### Source extract:
Once upon a time, I did not understand Twinning and the Ghost Slice 'n' Dice techniques. Or rather, I knew what people told me about them, but I just could not see them when I went to solve a puzzle. Now (after scores of puzzles) they are practically like second nature to me.

I'm hoping the same may be true one day about more advanced techniques.

**Hugh Williamson** from Northeast USA on February 23, 2012:

Good hub -- this covers all the techniques I've been able to find after doing many Sudoku puzzles.

It'll be interesting to see if someone can come up with some new methods or shortcuts. Very thorough.

**Aficionada (author)** from Indiana, USA on February 23, 2012:

Most of us get better at playing, CS and WS, when we play often and also start noticing *how* we are able to figure things out. Some of the tips here actually took me a pretty long time to understand (I'm embarrassed to say), because I was too impatient to complete the puzzles. But the more we play and the more we notice, the better we can become. Good luck to both of you!

**WillStarr** from Phoenix, Arizona on February 23, 2012:

Bookmarked! I'm a newbie at this, but I find it fascinating!

**CreateSquidoo** on February 22, 2012:

My classmate in college has a great skills in playing Sudoku.

Listings of boxed layout items
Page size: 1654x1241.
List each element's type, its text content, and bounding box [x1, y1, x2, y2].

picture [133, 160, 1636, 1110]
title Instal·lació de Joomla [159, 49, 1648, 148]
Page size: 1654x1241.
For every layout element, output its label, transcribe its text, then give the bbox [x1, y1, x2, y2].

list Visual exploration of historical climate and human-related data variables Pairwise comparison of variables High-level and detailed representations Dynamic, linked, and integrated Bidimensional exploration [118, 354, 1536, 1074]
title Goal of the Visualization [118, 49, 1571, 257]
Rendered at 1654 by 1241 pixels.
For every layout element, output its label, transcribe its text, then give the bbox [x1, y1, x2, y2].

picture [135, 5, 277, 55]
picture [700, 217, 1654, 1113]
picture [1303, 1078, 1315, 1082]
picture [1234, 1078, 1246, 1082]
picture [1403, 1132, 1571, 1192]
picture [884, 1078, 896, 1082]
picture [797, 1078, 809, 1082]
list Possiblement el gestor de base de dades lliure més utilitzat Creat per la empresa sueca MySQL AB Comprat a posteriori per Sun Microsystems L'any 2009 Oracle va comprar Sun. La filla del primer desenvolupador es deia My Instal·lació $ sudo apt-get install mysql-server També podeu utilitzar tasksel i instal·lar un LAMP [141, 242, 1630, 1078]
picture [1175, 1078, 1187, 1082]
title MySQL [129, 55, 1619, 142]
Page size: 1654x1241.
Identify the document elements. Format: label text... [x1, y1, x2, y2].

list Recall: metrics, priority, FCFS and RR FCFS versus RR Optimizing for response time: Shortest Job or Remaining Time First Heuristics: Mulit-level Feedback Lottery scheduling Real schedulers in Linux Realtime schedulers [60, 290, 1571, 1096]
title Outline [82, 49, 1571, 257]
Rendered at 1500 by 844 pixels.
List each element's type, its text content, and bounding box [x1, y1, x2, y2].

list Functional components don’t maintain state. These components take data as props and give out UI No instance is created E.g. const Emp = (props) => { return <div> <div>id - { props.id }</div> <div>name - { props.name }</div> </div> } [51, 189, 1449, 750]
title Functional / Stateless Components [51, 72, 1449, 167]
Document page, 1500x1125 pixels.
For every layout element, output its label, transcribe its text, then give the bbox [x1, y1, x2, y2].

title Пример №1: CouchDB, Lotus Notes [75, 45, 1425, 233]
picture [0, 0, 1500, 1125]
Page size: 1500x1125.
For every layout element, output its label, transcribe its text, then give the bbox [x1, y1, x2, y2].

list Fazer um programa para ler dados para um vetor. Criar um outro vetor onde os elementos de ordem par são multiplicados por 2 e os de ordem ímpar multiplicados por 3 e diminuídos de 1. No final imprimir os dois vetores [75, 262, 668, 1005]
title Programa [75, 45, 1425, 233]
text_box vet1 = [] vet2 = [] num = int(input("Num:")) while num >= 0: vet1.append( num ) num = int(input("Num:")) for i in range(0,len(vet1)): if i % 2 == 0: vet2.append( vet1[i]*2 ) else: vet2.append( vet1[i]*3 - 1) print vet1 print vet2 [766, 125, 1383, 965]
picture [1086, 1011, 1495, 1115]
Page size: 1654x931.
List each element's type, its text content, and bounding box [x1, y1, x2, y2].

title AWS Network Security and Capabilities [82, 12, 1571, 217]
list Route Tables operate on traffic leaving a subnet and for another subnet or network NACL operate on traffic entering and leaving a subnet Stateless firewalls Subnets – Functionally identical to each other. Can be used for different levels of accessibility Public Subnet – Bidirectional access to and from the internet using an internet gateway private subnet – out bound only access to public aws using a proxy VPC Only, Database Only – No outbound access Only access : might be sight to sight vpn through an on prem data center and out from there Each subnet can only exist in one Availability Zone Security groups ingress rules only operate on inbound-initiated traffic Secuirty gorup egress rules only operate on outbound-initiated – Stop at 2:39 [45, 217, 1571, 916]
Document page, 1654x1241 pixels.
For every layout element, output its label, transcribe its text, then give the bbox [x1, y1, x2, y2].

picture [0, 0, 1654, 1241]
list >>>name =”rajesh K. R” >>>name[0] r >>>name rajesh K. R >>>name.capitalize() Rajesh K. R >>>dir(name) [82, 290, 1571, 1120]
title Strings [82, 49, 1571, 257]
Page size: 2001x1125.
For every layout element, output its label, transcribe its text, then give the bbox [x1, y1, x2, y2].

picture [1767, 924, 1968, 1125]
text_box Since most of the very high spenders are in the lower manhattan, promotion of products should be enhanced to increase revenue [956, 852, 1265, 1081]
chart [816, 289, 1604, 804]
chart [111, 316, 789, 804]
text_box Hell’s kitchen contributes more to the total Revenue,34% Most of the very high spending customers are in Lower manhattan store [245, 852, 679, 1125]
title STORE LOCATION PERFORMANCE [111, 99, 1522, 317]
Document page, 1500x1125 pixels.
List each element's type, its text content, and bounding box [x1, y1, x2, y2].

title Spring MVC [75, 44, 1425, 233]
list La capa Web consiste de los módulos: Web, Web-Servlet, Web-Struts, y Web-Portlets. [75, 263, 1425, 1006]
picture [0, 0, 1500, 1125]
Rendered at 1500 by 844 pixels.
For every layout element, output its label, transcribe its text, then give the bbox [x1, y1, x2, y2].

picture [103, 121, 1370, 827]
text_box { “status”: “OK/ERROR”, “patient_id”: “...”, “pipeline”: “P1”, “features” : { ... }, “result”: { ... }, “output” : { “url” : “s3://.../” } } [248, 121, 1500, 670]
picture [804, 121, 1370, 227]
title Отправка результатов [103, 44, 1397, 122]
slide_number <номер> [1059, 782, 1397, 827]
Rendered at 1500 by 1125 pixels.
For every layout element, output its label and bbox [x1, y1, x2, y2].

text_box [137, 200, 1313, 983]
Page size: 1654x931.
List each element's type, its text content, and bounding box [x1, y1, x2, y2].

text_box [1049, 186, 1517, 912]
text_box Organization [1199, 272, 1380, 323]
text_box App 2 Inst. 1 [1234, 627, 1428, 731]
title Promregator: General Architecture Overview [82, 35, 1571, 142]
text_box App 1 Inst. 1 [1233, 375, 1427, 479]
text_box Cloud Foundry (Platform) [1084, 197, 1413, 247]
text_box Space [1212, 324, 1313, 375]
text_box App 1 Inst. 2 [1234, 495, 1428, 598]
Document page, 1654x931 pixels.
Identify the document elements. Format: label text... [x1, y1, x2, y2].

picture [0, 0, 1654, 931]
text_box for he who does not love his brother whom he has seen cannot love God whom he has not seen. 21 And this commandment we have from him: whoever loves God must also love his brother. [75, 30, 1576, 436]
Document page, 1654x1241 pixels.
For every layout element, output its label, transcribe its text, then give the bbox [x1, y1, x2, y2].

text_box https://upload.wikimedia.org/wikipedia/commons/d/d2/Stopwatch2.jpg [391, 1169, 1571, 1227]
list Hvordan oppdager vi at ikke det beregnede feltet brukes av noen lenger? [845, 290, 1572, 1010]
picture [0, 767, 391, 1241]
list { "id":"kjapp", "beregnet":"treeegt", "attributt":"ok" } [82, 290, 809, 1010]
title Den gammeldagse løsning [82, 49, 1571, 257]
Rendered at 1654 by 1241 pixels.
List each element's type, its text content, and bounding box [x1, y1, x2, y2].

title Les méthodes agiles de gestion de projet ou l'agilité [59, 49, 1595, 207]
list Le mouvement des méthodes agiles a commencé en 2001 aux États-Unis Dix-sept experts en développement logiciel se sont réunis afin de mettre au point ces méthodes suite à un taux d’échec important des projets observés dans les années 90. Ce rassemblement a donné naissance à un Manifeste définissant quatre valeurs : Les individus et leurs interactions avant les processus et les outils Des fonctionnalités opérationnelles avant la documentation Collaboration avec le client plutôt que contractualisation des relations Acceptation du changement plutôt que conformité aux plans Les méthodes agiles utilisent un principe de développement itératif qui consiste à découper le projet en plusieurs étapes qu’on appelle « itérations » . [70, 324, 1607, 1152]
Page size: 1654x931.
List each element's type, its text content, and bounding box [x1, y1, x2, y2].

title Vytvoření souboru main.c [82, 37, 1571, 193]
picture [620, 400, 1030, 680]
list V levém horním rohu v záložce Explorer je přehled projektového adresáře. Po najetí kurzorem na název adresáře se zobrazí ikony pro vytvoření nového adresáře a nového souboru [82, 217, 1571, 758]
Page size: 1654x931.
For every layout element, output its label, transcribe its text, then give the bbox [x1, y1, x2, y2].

### Task statement:
Copy the Sudoku comment thread from the words "Most of us get" through "in playing Sudoku.", replacing "fascinating" with "addictive".

### Solution:
Most of us get better at playing, CS and WS, when we play often and also start noticing *how* we are able to figure things out. Some of the tips here actually took me a pretty long time to understand (I'm embarrassed to say), because I was too impatient to complete the puzzles. But the more we play and the more we notice, the better we can become. Good luck to both of you!

**WillStarr** from Phoenix, Arizona on February 23, 2012:

Bookmarked! I'm a newbie at this, but I find it addictive!

**CreateSquidoo** on February 22, 2012:

My classmate in college has a great skills in playing Sudoku.